Sebelumnya, Kapolri Jenderal Pol Idham Azis menerbitkan surat Telegram Rahasia (TR) soal antisipasi adanya aksi besar dan mogok kerja akibat pengesahan Omnibus Law UU Cipta Kerja. Rencana awalnya, aksi itu akan digelar buruh pada 6-8 Oktober 2020. Namun, DPR telah mengesahkan rancangan UU itu pada Senin kemarin (5/10).
Telegram bernomor STR/645/X/PAM.3.2./2020 per tanggal 2 Oktober 2020 itu ditandatangani oleh Asops Irjen Imam Sugianto atas nama Kapolri Jenderal Idham Azis. Kepala Divisi Humas Polri, Irjen Pol Argo Yuwono, membenarkan penerbitan itu dan berdalih tujuan utamanya adalah melindungi masyarakat dari kerumunan, agar mencegah penyebaran Covid-19.
“Benar telegram itu, sebagaimana pernah disampaikan Kapolri Jenderal Idham Azis, di tengah pandemi Covid-19 ini keselamatan rakyat merupakan hukum tertinggi atau salus populi suprema lex esto," kata Argo.
Berikut 12 poin TR Kapolri Jenderal Idham Azis dalam mengantisipasi demonstrasi buruh:
1. Melaksanakan giat fungsi intelijen dan deteksi dini serta deteksi aksi terhadap elemen buruh dan masyarakat guna mencegah terjadinya aksi unras dan mogok kerja yang dapat menimbulkan aksi anarkis dan konflik sosial di wilayah masing-masing.
2. Mapping perusahaan/sentra produksi strategis di wilayah masing-masing dan berikan jaminan keamanan dari ancaman/provokasi yang memaksa ikut unras dan mogok kerja.
3. Cegah, redam, dan alihkan aksi unras yang dilakukan kelompok buruh maupun elemen aliansinya guna mencegah penyebaran Covid-19.
4. Melakukan koordinasi dan bangun komunikasi yang efektif dengan APINDO, Disnaker, tokoh buruh, mahasiswa, dan elemen masyarakat lainnya dalam rangka memelihara Sitkamtibmas kondusif di tengah pandemi Covid-19.
5. Lakukan cyber patrol pada medsos dan manajemen media untuk bangun opini publik yang tidak setuju dengan aksi unras di tengah Pandemi Covid-19.
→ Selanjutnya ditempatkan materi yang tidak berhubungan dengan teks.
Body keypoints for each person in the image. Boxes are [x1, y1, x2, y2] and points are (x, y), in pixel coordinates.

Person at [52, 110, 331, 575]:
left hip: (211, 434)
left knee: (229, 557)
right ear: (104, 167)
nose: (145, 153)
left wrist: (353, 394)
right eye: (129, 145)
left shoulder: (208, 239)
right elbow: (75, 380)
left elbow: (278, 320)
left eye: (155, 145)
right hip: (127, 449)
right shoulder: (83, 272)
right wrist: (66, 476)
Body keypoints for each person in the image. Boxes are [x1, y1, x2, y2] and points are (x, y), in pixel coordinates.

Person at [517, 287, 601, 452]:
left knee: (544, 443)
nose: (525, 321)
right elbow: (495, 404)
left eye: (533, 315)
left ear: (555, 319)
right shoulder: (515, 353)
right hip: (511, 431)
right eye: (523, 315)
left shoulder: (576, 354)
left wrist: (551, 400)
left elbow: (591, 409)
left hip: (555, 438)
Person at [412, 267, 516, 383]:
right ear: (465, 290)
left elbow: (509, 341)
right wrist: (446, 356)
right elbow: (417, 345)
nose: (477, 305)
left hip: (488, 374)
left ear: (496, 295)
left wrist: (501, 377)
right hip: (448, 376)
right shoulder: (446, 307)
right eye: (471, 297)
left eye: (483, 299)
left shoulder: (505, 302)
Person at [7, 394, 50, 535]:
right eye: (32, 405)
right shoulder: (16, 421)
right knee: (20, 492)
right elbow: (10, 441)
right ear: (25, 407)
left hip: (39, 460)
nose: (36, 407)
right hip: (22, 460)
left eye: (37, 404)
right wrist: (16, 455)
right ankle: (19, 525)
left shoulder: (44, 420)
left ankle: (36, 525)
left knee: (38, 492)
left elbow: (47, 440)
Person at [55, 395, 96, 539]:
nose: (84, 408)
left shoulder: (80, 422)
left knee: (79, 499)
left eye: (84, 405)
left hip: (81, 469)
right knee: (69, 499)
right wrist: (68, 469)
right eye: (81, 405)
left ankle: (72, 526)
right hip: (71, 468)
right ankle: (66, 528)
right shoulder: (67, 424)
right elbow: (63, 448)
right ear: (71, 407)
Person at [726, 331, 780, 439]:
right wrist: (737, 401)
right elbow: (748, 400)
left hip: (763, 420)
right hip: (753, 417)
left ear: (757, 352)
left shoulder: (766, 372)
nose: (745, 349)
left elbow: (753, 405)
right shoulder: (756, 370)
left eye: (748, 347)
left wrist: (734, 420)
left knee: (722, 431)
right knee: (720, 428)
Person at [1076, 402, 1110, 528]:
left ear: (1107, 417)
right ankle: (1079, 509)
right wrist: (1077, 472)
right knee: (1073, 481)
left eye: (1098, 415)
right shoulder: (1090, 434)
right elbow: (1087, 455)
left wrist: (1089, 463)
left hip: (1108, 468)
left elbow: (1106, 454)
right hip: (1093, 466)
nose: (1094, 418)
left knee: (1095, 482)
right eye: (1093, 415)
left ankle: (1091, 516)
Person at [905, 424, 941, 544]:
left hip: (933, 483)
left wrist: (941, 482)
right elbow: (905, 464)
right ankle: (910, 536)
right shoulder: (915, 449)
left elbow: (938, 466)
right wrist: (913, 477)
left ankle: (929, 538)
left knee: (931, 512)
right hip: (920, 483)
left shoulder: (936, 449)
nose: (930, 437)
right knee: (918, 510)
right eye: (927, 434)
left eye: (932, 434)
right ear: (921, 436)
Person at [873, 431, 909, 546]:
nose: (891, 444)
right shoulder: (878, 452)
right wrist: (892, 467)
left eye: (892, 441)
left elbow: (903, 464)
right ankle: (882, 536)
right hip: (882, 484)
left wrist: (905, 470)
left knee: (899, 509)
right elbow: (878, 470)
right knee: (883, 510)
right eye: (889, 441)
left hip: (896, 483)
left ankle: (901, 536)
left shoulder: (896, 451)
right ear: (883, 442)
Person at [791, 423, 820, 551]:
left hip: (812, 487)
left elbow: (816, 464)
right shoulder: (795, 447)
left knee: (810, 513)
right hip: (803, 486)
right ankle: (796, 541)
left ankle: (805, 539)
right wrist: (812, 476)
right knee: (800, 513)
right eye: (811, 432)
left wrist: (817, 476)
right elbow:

6. Lakukan kontra narasi isu-isu yang mendiskreditkan pemerintah.
7. Secara tegas tidak memberikan izin kegiatan baik unjuk rasa maupun izin keramaian lainnya.
8. Upaya harus dilakukan di hulu (titik awal sebelum kumpul) dan lakukan PAM terbuka dan tertutup.
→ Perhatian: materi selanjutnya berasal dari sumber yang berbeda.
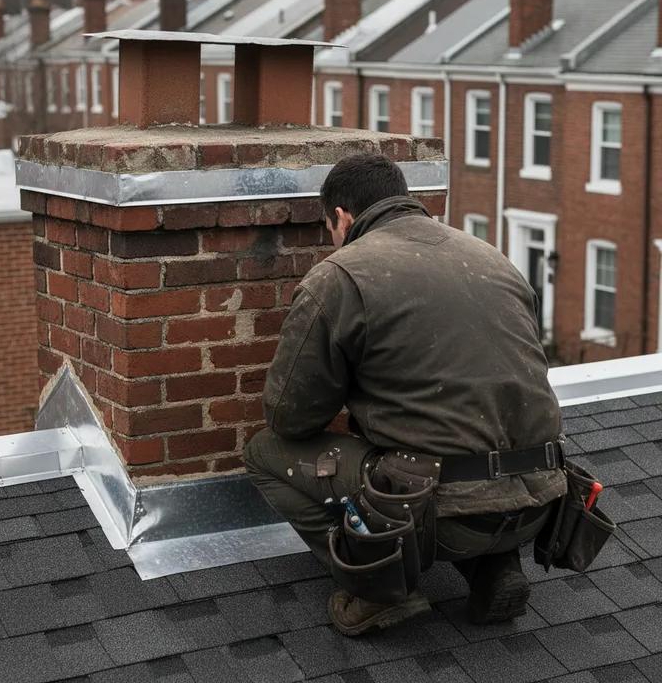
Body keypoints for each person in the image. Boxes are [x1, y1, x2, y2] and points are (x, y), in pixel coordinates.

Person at [243, 153, 567, 637]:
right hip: (541, 501)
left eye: (329, 227)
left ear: (342, 217)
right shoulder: (491, 257)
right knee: (475, 451)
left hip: (440, 515)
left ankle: (379, 584)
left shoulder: (340, 275)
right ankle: (496, 569)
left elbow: (291, 418)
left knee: (265, 451)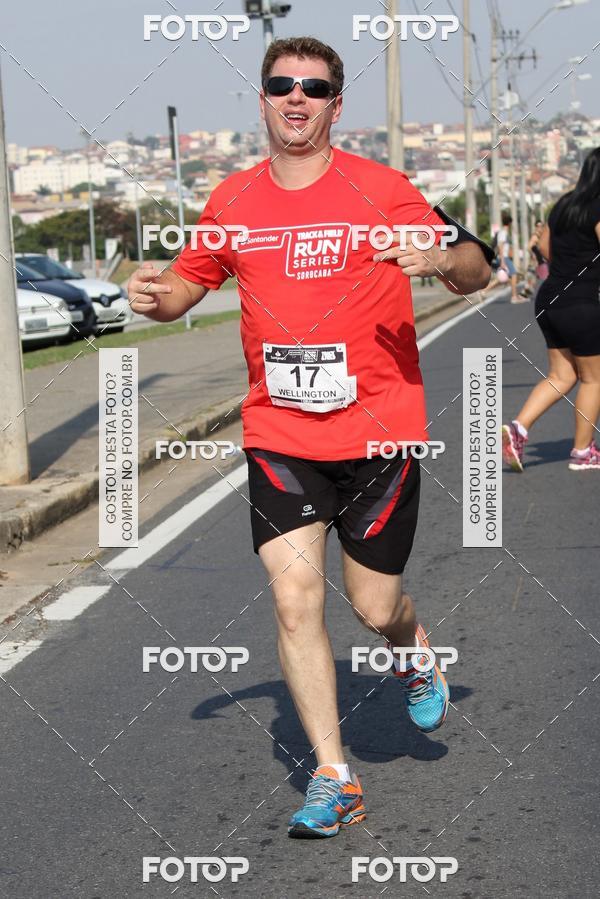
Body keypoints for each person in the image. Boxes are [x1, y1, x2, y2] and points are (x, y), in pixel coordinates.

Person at [128, 37, 491, 838]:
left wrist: (438, 257)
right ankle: (336, 774)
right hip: (280, 434)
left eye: (314, 86)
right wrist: (153, 298)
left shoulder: (381, 186)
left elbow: (478, 267)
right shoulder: (231, 200)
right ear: (261, 99)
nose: (297, 97)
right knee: (294, 600)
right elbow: (187, 287)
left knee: (373, 602)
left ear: (335, 102)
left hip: (379, 432)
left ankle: (411, 644)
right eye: (281, 85)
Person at [502, 147, 600, 472]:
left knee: (561, 376)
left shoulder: (564, 206)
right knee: (593, 379)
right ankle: (583, 451)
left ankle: (518, 429)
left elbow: (544, 249)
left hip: (551, 297)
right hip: (583, 302)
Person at [496, 211, 528, 303]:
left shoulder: (504, 232)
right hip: (504, 258)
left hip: (505, 257)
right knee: (513, 275)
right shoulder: (503, 233)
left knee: (510, 277)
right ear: (510, 223)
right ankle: (514, 297)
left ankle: (515, 295)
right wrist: (502, 261)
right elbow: (500, 246)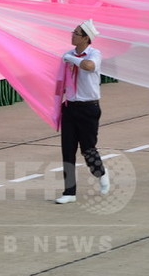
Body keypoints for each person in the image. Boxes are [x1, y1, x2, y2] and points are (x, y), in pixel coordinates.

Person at [55, 20, 109, 204]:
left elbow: (88, 66)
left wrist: (72, 59)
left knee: (88, 149)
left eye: (76, 33)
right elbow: (60, 81)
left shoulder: (95, 54)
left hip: (89, 108)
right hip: (70, 107)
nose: (72, 35)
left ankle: (100, 172)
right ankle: (69, 191)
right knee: (68, 150)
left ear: (86, 38)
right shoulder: (68, 55)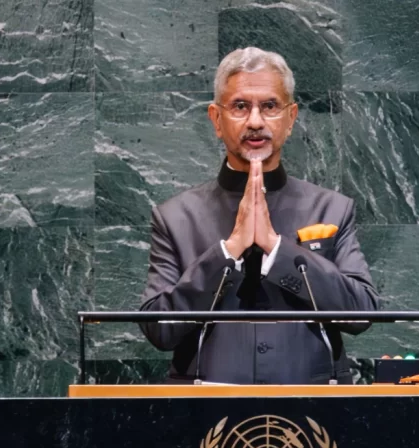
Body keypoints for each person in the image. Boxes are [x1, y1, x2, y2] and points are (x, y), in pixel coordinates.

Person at [138, 46, 379, 384]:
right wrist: (229, 250)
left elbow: (362, 313)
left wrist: (277, 249)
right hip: (205, 407)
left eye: (269, 106)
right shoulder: (175, 217)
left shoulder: (333, 209)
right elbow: (159, 329)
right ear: (216, 119)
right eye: (240, 106)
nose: (255, 121)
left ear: (290, 119)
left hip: (314, 404)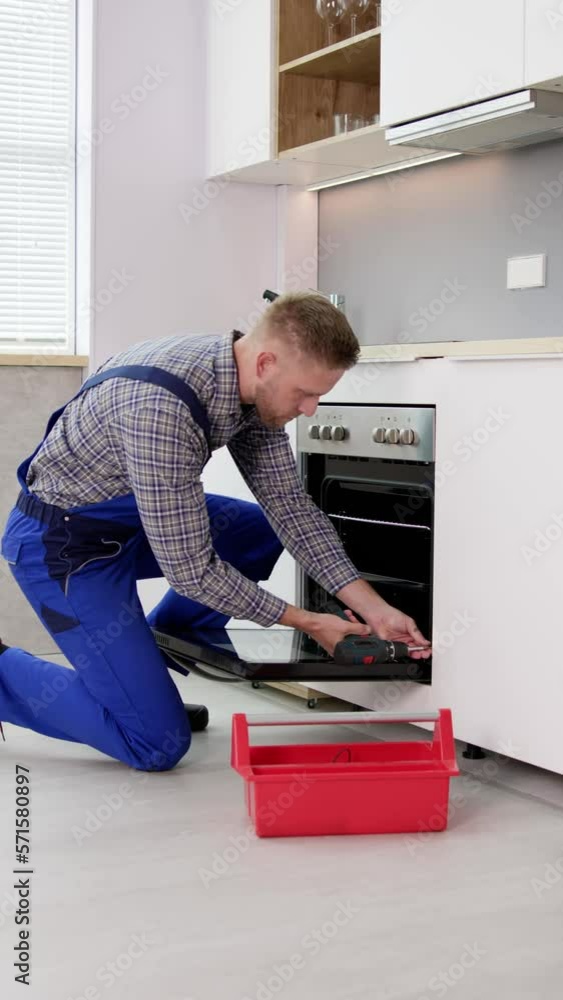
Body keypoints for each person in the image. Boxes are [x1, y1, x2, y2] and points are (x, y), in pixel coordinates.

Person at [0, 292, 430, 769]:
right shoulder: (160, 409)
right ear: (266, 362)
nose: (311, 410)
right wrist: (310, 622)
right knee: (157, 744)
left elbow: (290, 507)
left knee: (258, 530)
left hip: (129, 518)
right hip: (63, 549)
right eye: (305, 394)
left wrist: (372, 606)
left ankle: (156, 657)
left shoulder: (244, 382)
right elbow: (191, 574)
9. Jangan lakukan pencegatan di jalan tol karena dapat berimbas penutupan jalan tol yang dapat menjadi isu nasional dan internasional (Ini Justru Yang Mereka Kehendaki).
10. Lakukan gakkum terhadap pidana gunakan pasal-pasal KUHP, UU Kekarantinaan Kesehatan, dan lain-lain.
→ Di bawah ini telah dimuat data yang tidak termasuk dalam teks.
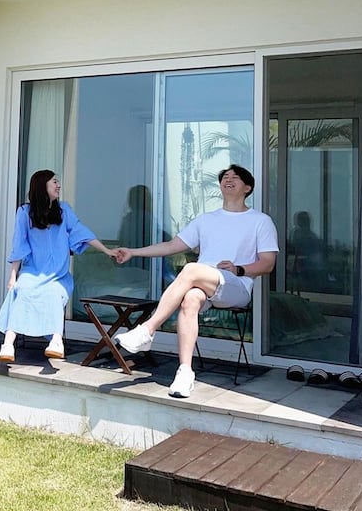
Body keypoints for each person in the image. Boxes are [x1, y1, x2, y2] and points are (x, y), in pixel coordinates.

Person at [114, 164, 278, 398]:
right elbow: (171, 246)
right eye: (225, 177)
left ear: (248, 187)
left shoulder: (260, 221)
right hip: (205, 284)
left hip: (237, 286)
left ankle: (148, 329)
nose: (228, 179)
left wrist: (239, 269)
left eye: (235, 177)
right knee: (190, 298)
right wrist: (132, 252)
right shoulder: (206, 220)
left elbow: (268, 263)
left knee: (191, 269)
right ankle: (185, 372)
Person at [0, 169, 116, 363]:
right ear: (42, 186)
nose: (58, 185)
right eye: (54, 182)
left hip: (58, 275)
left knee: (54, 293)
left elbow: (82, 233)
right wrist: (12, 277)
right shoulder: (24, 213)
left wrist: (107, 251)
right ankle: (8, 345)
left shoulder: (64, 210)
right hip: (32, 272)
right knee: (22, 290)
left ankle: (56, 342)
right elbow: (19, 245)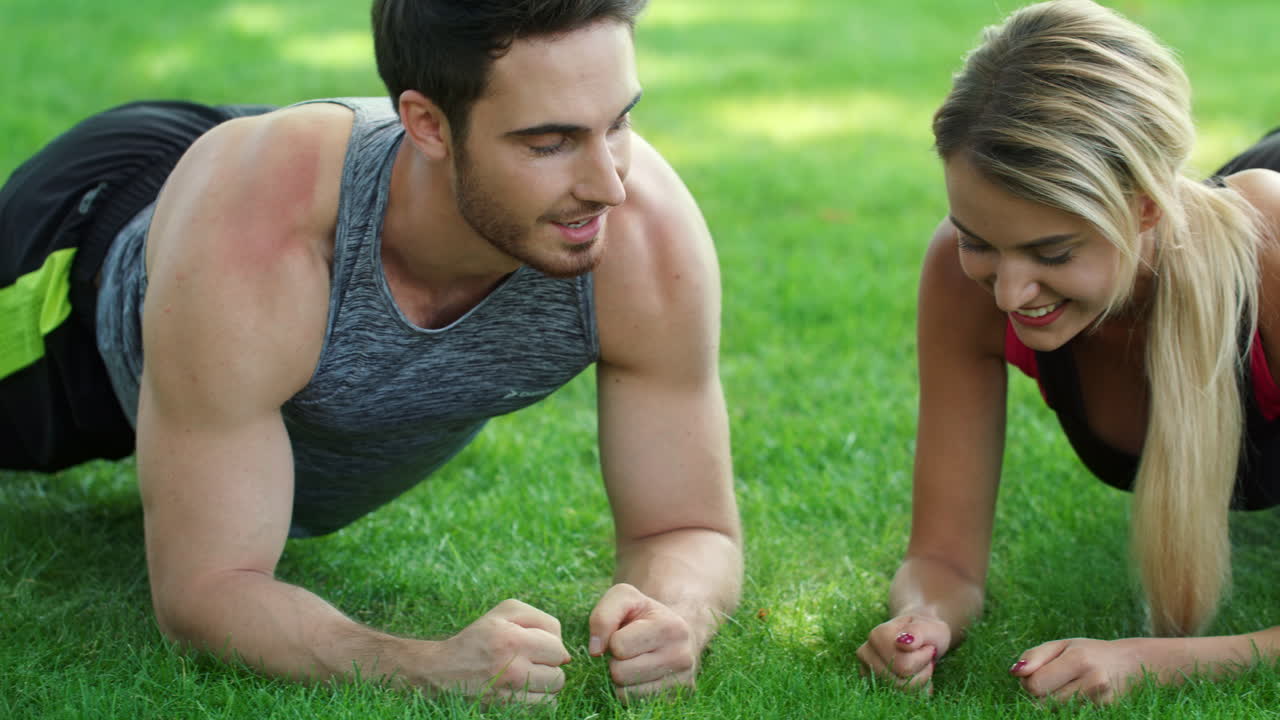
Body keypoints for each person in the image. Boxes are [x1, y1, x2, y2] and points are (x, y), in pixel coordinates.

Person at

11. Siapkan renpam unras dengan tetap mempedomani PERKAP No 16 Tahun 2006 tentang pengendalian massa, PERKAP NO 1 tahun 2009 tentang penggunaan kekuatan dalam tindakan kepolisian dan protap nomor 1 tahun 2010 tentang penanggulangan anarkis.
12. Melaporkan kesiapan dan setiap giat yang dilakukan kepasa Kapolri, Asops Kapolri.